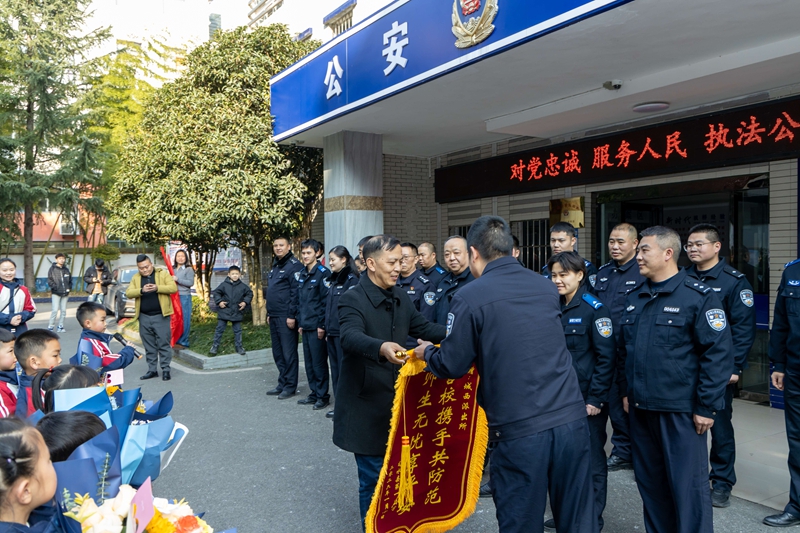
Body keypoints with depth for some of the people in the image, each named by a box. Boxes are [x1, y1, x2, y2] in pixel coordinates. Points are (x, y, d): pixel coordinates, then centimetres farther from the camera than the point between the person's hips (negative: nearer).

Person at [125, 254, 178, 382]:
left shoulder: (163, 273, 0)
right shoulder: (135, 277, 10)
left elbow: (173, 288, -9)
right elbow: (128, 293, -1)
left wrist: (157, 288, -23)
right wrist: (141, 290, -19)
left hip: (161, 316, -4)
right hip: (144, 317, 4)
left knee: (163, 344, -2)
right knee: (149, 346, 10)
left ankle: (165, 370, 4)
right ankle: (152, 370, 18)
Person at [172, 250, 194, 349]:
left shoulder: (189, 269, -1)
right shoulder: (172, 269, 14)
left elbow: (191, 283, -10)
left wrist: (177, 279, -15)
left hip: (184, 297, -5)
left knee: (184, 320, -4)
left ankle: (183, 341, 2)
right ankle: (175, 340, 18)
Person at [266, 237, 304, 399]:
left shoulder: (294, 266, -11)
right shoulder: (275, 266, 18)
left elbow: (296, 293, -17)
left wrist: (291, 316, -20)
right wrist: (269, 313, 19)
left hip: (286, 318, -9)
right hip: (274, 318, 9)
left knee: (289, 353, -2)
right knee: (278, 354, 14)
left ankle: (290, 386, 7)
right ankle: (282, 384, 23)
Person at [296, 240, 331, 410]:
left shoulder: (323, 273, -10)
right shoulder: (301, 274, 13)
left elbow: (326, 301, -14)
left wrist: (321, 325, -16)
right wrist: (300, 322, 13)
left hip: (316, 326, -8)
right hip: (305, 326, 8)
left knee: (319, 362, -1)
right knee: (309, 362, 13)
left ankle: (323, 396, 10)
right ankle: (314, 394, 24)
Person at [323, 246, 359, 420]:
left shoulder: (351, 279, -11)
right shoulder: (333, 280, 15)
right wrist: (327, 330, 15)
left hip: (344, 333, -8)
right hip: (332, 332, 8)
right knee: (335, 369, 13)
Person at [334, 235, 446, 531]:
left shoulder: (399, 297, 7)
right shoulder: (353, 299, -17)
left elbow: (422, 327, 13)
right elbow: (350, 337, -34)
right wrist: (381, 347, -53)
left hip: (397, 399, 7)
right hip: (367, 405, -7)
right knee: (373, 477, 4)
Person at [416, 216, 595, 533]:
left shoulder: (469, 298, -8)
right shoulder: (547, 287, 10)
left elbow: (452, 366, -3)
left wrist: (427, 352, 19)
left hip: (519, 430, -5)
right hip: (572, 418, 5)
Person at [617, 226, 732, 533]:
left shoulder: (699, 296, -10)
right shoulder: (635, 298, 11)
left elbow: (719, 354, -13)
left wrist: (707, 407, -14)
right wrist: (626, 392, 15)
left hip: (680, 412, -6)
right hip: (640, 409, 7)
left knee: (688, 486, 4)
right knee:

※ ※ ※

- _Task details_: Give all the lines above as a numbered list, leaving out blank lines and the pictures.

- _Answer to the exercise_:
1. Body keypoints with depth for some of the people in the image, each named by a box. Boxes are [x1, y1, x2, y2] in pixel coordinates. Points are (x, y, d): pixel coordinates, then centimetres farther from the camera than the point between the person's hips (negative: nearer).
2. Person at [125, 254, 178, 382]:
3. left shoulder: (163, 273, 0)
4. right shoulder: (135, 277, 10)
5. left elbow: (173, 288, -9)
6. right elbow: (128, 293, -1)
7. left wrist: (157, 288, -23)
8. right wrist: (141, 290, -19)
9. left hip: (161, 316, -4)
10. right hip: (144, 317, 4)
11. left knee: (163, 344, -2)
12. right knee: (149, 346, 10)
13. left ankle: (165, 370, 4)
14. right ankle: (152, 370, 18)
15. Person at [172, 250, 194, 349]:
16. left shoulder: (189, 269, -1)
17. right shoulder: (172, 269, 14)
18. left elbow: (191, 283, -10)
19. left wrist: (177, 279, -15)
20. left hip: (184, 297, -5)
21. left knee: (184, 320, -4)
22. left ankle: (183, 341, 2)
23. right ankle: (175, 340, 18)
24. Person at [266, 237, 304, 399]:
25. left shoulder: (294, 266, -11)
26. right shoulder: (275, 266, 18)
27. left elbow: (296, 293, -17)
28. left wrist: (291, 316, -20)
29. right wrist: (269, 313, 19)
30. left hip: (286, 318, -9)
31. right hip: (274, 318, 9)
32. left knee: (289, 353, -2)
33. right knee: (278, 354, 14)
34. left ankle: (290, 386, 7)
35. right ankle: (282, 384, 23)
36. Person at [296, 240, 331, 410]:
37. left shoulder: (323, 273, -10)
38. right shoulder: (301, 274, 13)
39. left elbow: (326, 301, -14)
40. left wrist: (321, 325, -16)
41. right wrist: (300, 322, 13)
42. left hip: (316, 326, -8)
43. right hip: (305, 326, 8)
44. left knee: (319, 362, -1)
45. right knee: (309, 362, 13)
46. left ankle: (323, 396, 10)
47. right ankle: (314, 394, 24)
48. Person at [323, 246, 359, 420]:
49. left shoulder: (351, 279, -11)
50. right shoulder: (333, 280, 15)
51. right wrist: (327, 330, 15)
52. left hip: (344, 333, -8)
53. right hip: (332, 332, 8)
54. right knee: (335, 369, 13)
55. Person at [334, 235, 446, 531]:
56. left shoulder: (399, 297, 7)
57. right shoulder: (353, 299, -17)
58. left elbow: (422, 327, 13)
59. right elbow: (350, 337, -34)
60. right wrist: (381, 347, -53)
61. left hip: (397, 399, 7)
62. right hip: (367, 405, -7)
63. right knee: (373, 477, 4)
64. Person at [416, 216, 595, 533]:
65. left shoulder: (469, 298, -8)
66. right shoulder: (547, 287, 10)
67. left elbow: (452, 366, -3)
68. left wrist: (427, 352, 19)
69. left hip: (519, 430, -5)
70. right hip: (572, 418, 5)
71. Person at [617, 226, 732, 533]:
72. left shoulder: (699, 296, -10)
73. right shoulder: (635, 298, 11)
74. left elbow: (719, 354, -13)
75. left wrist: (707, 407, -14)
76. right wrist: (626, 392, 15)
77. left hip: (680, 412, -6)
78. right hip: (640, 409, 7)
79. left knee: (688, 486, 4)
80. right knee:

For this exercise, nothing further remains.